2.1. Incidence and Characteristics of Patients Colonized with CRE

Out of 350 infants screened at the hospital discharge, 88 (25.1%) were colonized with CRE. Patients’ demographic and clinical data are presented in

Table 1. Characteristics of patients and statistical analysis of variables potentially associated with colonization with carbapenem-resistant Enterobacterales (CRE).

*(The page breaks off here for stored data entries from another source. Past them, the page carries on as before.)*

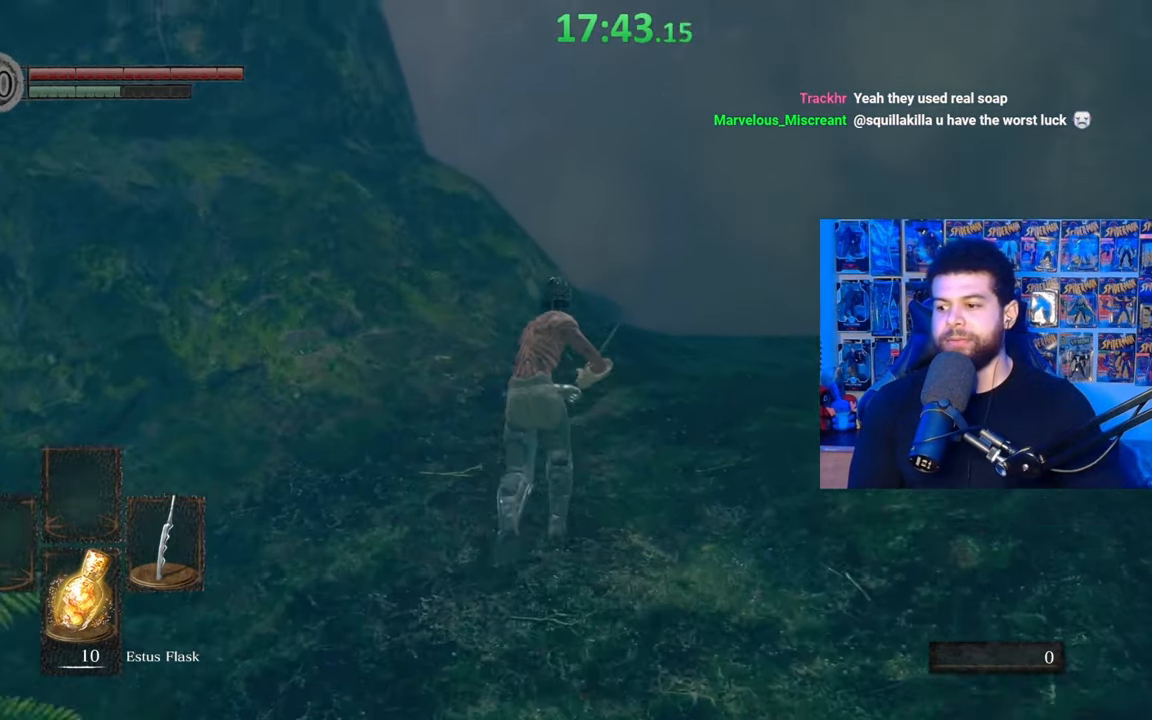
{"buttons": ["B"], "left_stick": "up", "right_stick": "center", "events": [[67, "right_stick", "down-left"], [200, "right_stick", "center"], [267, "B", "up"], [367, "B", "down"]]}
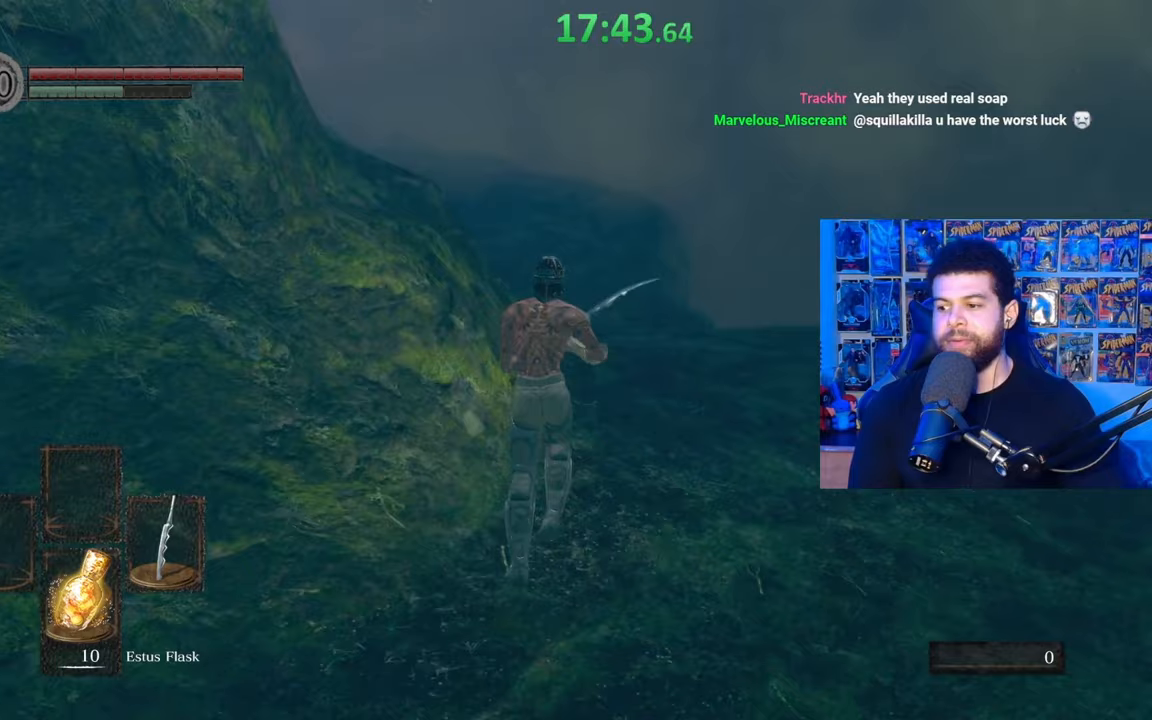
{"buttons": ["B"], "left_stick": "up-right", "right_stick": "left", "events": [[117, "right_stick", "left"], [233, "right_stick", "down-left"], [250, "left_stick", "up-right"], [350, "right_stick", "center"], [417, "right_stick", "left"]]}
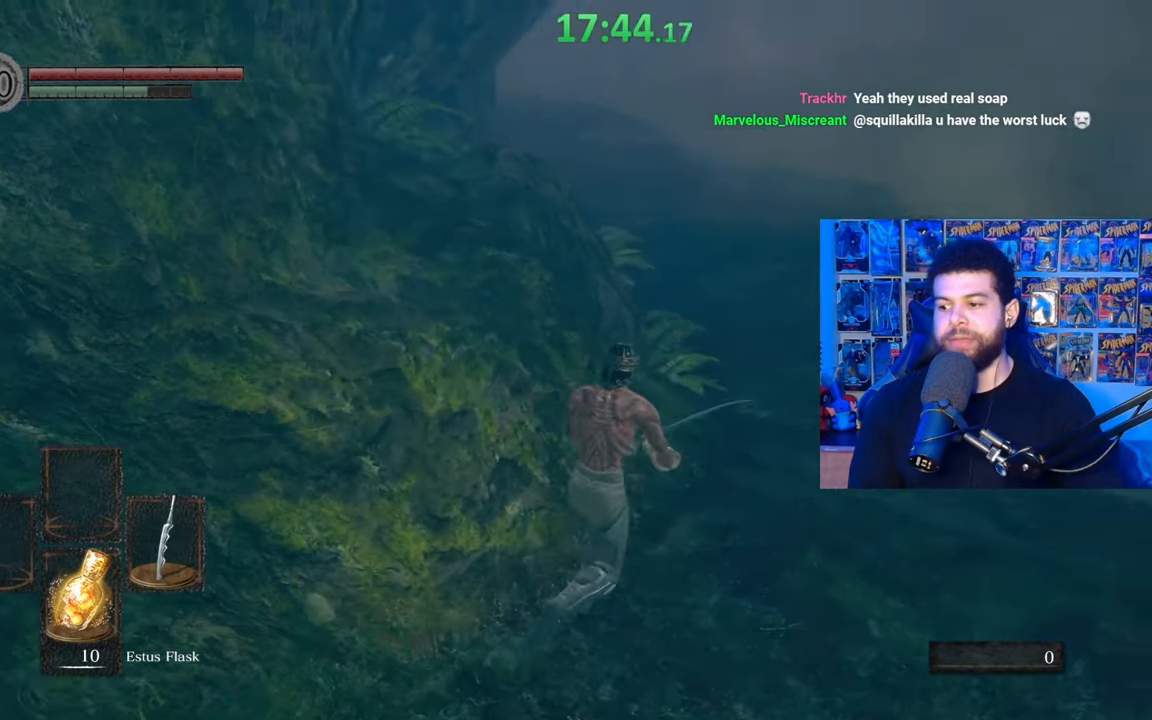
{"buttons": ["B"], "left_stick": "up-right", "right_stick": "center", "events": [[67, "right_stick", "center"]]}
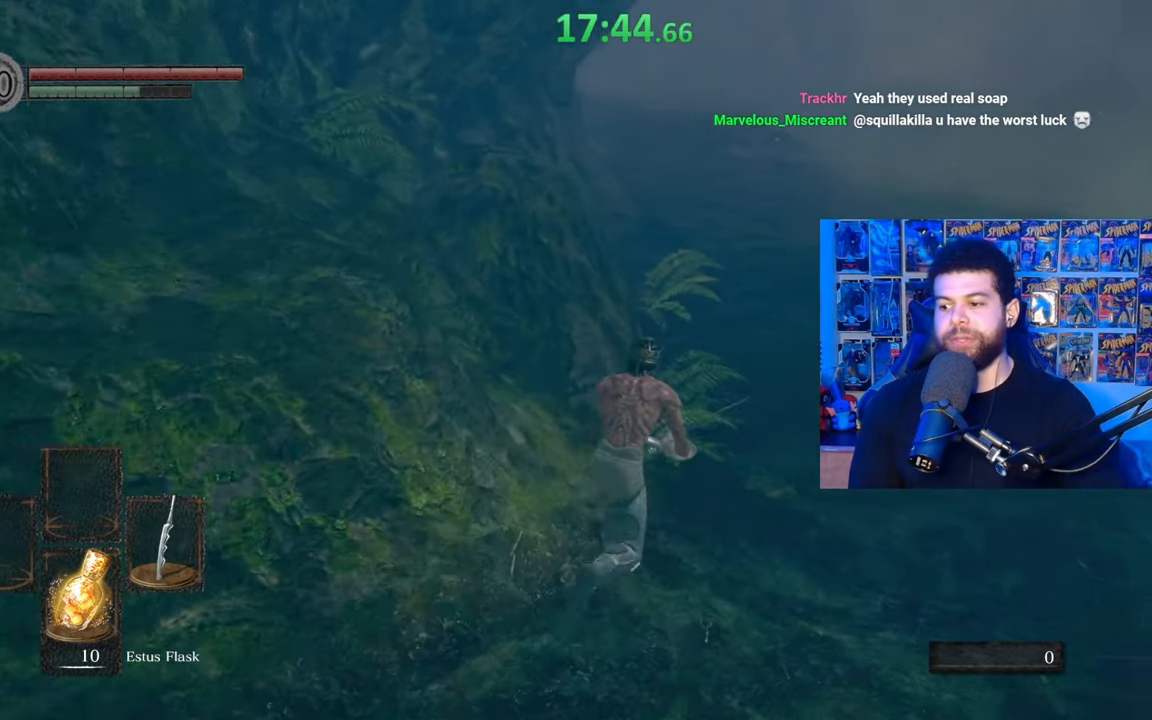
{"buttons": ["B"], "left_stick": "up-right", "right_stick": "center", "events": [[67, "right_stick", "left"], [167, "right_stick", "center"]]}
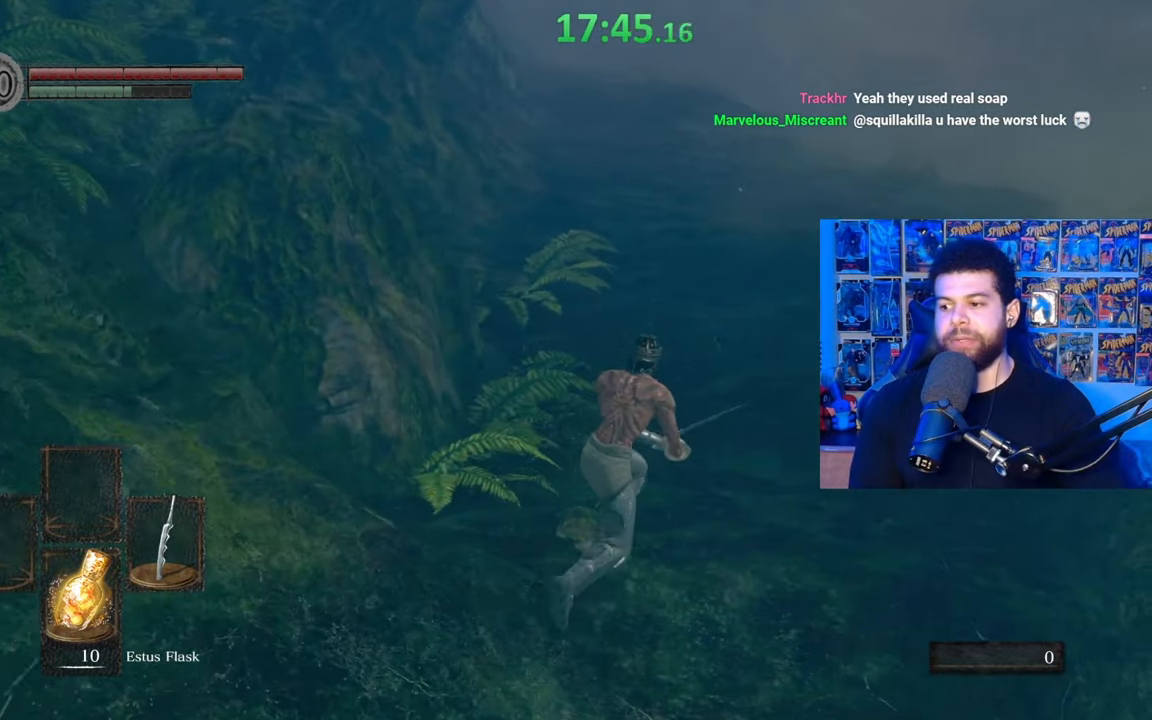
{"buttons": ["B"], "left_stick": "up-right", "right_stick": "center", "events": [[17, "right_stick", "left"], [150, "right_stick", "center"]]}
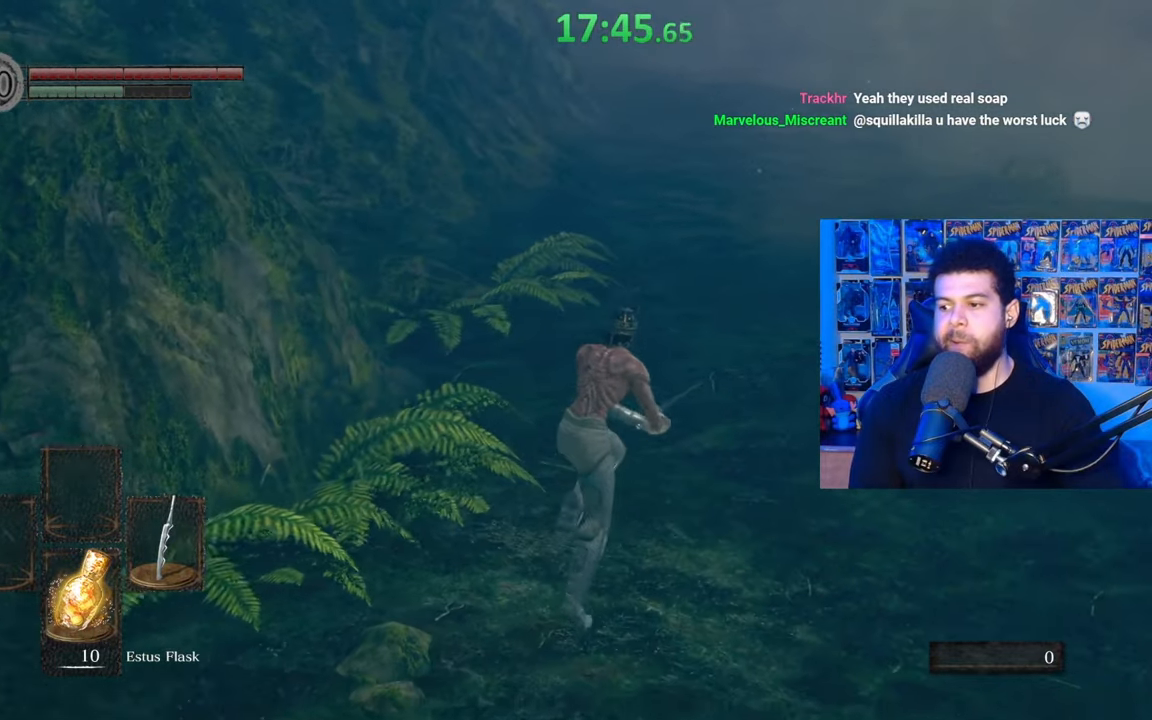
{"buttons": ["B"], "left_stick": "up-right", "right_stick": "center", "events": []}
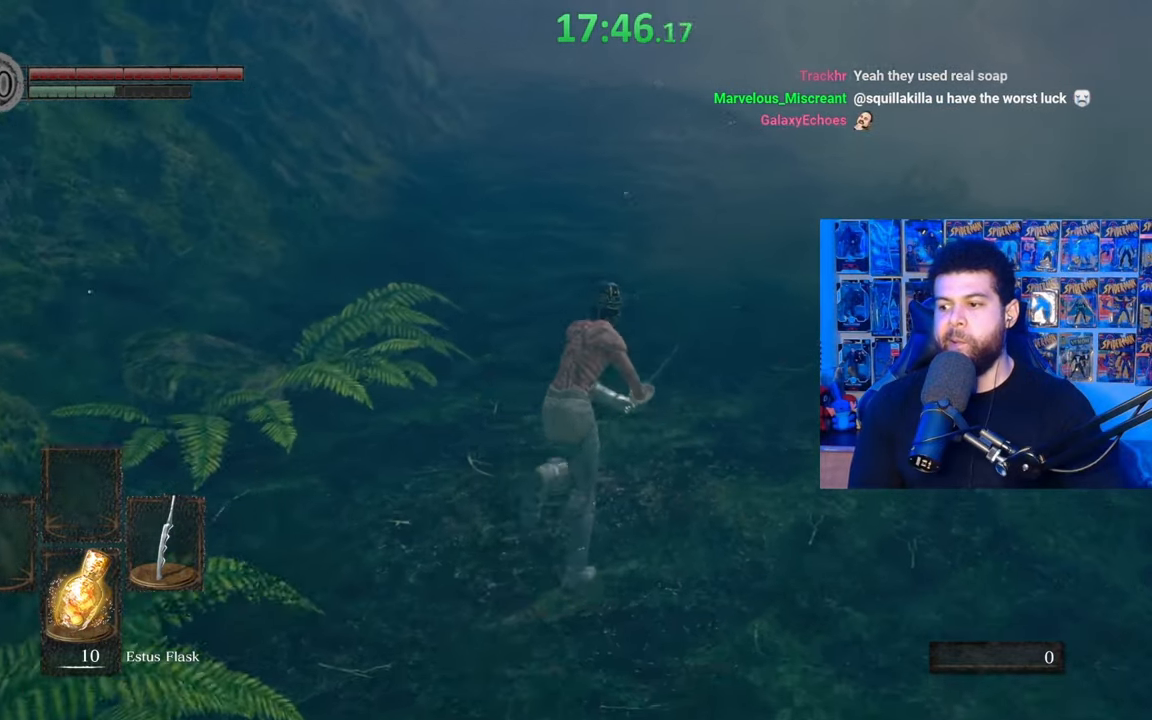
{"buttons": ["B"], "left_stick": "up", "right_stick": "center", "events": [[50, "left_stick", "up"], [417, "right_stick", "down-left"], [500, "right_stick", "center"]]}
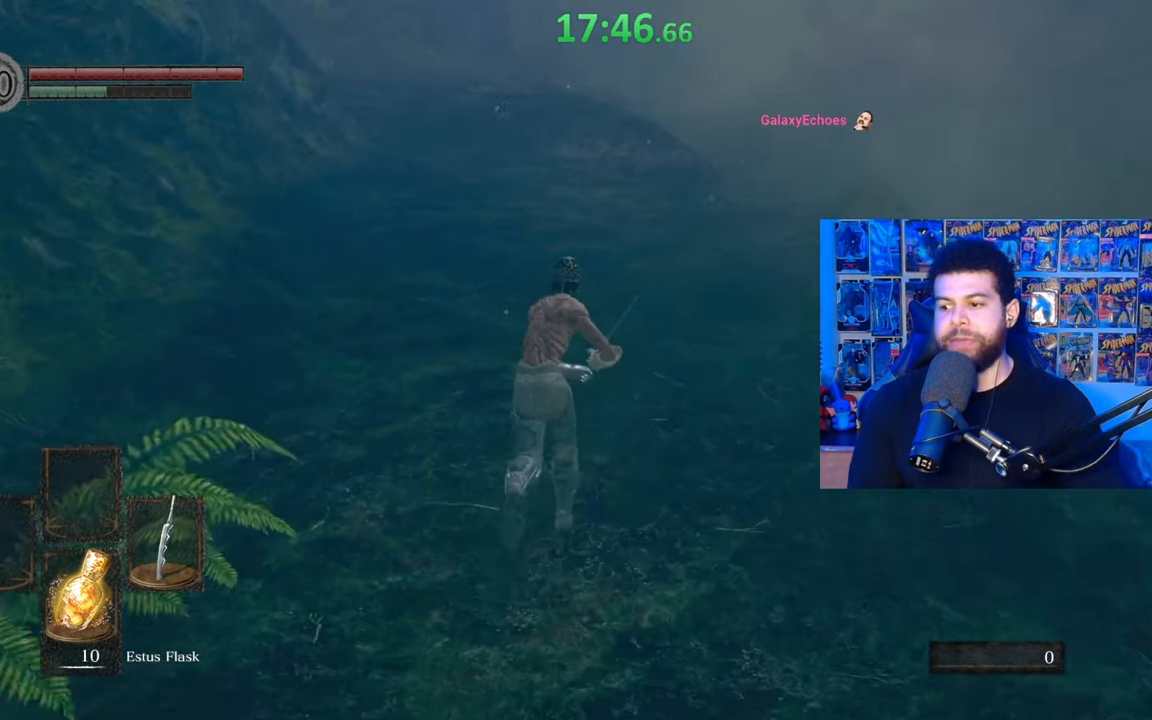
{"buttons": ["B"], "left_stick": "up", "right_stick": "center", "events": [[417, "right_stick", "left"], [467, "right_stick", "center"]]}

Covariate	N = 350	%	Colonized (N = 88)		Non-Colonized (N = 262)		OR (CI, 95%)	p Value
			N	%	N	%
Male sex	183	52	46	52.2	137	52.2	1.00 (0.617–1.623)	1.001
Premature (≤32 w/g)	175	50	53	60.2	122	46.5	1.72 (0.917–3.241)	0.09
One-minute Apgar score at birth (≤7)	258	73.7	75	85.2	183	69.8	2.967 (1.496–5.887)	0.002
Birth weight ≤ 1000 g	52	14.8	22	25	118	45.4	2.25 (1.289–3.941)	0.004
Small for gestational age	77	22	20	22.7	47	17.9	1.35 (0.75–2.43)	0.348
Mechanical ventilation	139	39.7	40	45.5	99	37.8	1.36 (0,83–2.22)	0.203
Umbilical venous catheter	208	59.4	68	77.2	140	53.3	2.96 (1.70–5.16)	<0.001
Total parenteral nutrition	86	24.6	27	30.6	59	22.5	1.52 (0.89–2.60)	0.152
Retinopathy of prematurity	121	34.6	32	36.4	89	34	1.11 (0.671–1.84)	0.699
Bronchopulmonary dysplasia	18	5.1	5	5.6	13	5	1.15 (0.34–3.32)	0.780
Persistent ductus arteriosus	65	18.6	19	21.6	46	17.5	1.28 (0.70–2.32)	0.432
Necrotizing enterocolitis	16	4.6	10	11.3	6	2,3	5.47 (1.93–15.52)	0.001
Respiratory distress syndrome	282	80.6	77	87.5	205	78.2	1.94 (0.97–3.90)	0.060
Intraventricular hemorrhage	94	26.8	35	39.8	59	22.5	2.27 (1.35–3.80)	0.002
Clinical signs of sepsis (without positive blood culture)	78	22.2	25	28.4	53	20.2	2.53 (1.44–4.46)	0.11
Laboratory confirmed sepsis (positive blood culture)	53	15.1	27	30.6	26	29.3	3.07 (1.72–5.50)	< 0.001
Stay at neonatal intensive care unit	198	56.5	66	75	132	50.3	2.95 (1.72–5.07)	<0.001
Days at neonatal intensive care unit	16.98 ± 19.21		17.32 ± 17.11		15.86 ± 17.12		N.A.	0.403
Days of hospitalization	54.2 ± 34.9		66.28 ± 36.23		50.14 ± 33.63		N.A.	<0.001

OR—Odds ratio; CI—confidence interval; w/g—week of gestation; N.A.—not applicable; p values were calculated using chi square test or Fisher test when appropriate; for non-parametric variables Mann-Whitney U test was applied.

.

Overall, CRE colonized patients had significantly lower birth weight (<1000 g), lower first minute Apgar score, and were in need of umbilical venous catheter placement more often, compared to the non-colonized ones. A significant majority of CRE colonized patients (75%) were admitted to NICU (p < 0.001) and their in-hospital stay was significantly longer than non-colonized patients (p < 0.001). Further on, mechanical ventilation, total parenteral nutrition, and lower level of maturity (≤32 weeks of gestation) were more common among the colonized; however, the difference did not reach statistical significance. The number of neonates with laboratory confirmed sepsis was significantly higher in CRE colonized patients while the rate of clinical sepsis without laboratory confirmation did not differ between the groups. Moreover, the complications associated with preterm birth were overall more frequent among colonized neonates, but statistical significance was found for necrotizing enterocolitis (NEC) and intraventricular hemorrhage (IVH) (p = 0.001 and p = 0.002, respectively).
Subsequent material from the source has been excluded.